Anti-Sulfoglucuronosyl Paragloboside Antibody: A Potential Serologic Marker of Amyotrophic Lateral Sclerosis.

Amyotrophic lateral sclerosis (ALS) is a neurodegenerative disease characterized by progressive degeneration of upper and lower motor neurons. Although the etiology of ALS is obscure, genetic studies of familiar ALS suggest a multifactorial etiology for this condition. Similarly, there probably are multiple causes for sporadic ALS. Autoimmune-mediated motor neuron dysfunction is one proposed etiology for sporadic ALS. In the present study, anti-glycolipid antibodies including GM1, GD1b, GD3, and sulfoglucuronosyl paragloboside (SGPG) were investigated in the sera of a large number of patient samples, including 113 ALS patients and 50 healthy controls, by means of enzyme-linked immunosorbent assay with affinity parametric complex criterion evaluation and thin-layer chromatography immunooverlay (immuno-TLC). Anti-SGPG antibodies were found in the sera of 13.3% ALS patients (15 out of 113). The highest titer reached 1:1600. The presence of anti-SGPG antibodies in the serum samples was also confirmed by immuno-TLC. Importantly, a multiple logistic regression analysis showed that the presence of anti-SGPG antibody was positively correlated with age (p < .01) and negatively correlated with ALS Functional Rating Scale score (p < .05). Moreover, the localization of SGPG-immunoreactivity on the motor neurons of rat spinal cord and a mouse motor neuronal cell line, NSC-34 was observed by an immunofluorescence method. These data suggest that SGPG could represent a specific pathogenic antigen in those ALS patients.
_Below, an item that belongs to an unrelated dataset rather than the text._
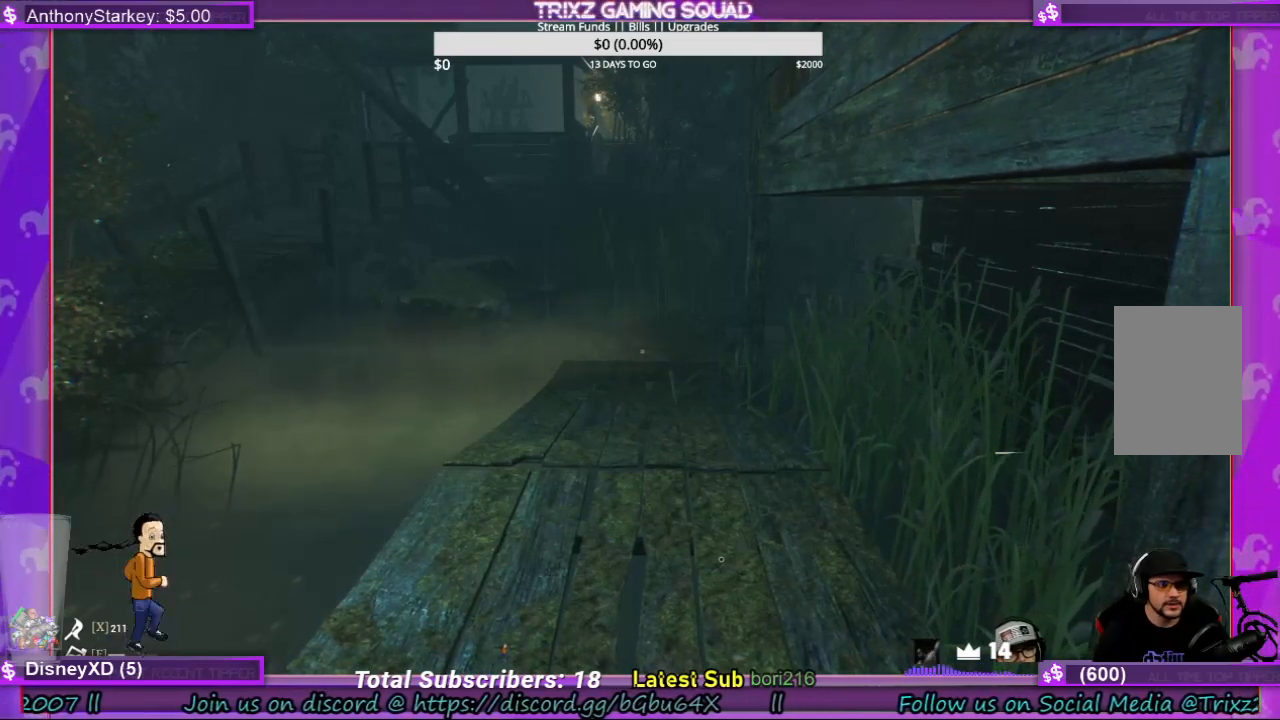
{"keys": [], "mouse": [], "events": []}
The presence of anti-SGPG antibodies in the serum of ALS patients should represent a diagnostic biomarker of ALS, and it could reflect the severity of the disease.

Introduction

Amyotrophic lateral sclerosis (ALS) is a progressive neurologic disorder causing loss of motor neurons in the motor cortex, brain stem, and spinal cord, resulting in atrophy and weakness of skeletal muscles along with corticospinal tract dysfunction (Sreedharan, 2010; Garbuzova-Davis and Sanberg, 2014). Most ALS cases are sporadic, but 5% to 10% of cases are genetically linked familial ALS. More than 100 ALS-associated genes have been identified (Peters et al., 2015), including a genetic mutation in Cu/Zn superoxide dismutase (Rosen et al., 1993; Siddique and Deng, 1996). Although the etiology and pathogenic mechanisms of sporadic ALS are obscure, there is considerable evidence that there might be multiple etiologies producing ALS. An autoimmune mechanism may be one such mechanism responsible for the initiation and progression of this disease (Barbeito et al., 2010; McCombe and Henderson, 2011; Malaspina et al., 2015). Auto-antibodies against calcium channels and certain anti-glycolipid antibodies have been reported in sera of certain ALS patients (Engelhardt et al., 1995; Smith et al., 1996; Niebroj-Dobosz et al., 1999). However, the significance of these antibodies in ALS has not been well elucidated.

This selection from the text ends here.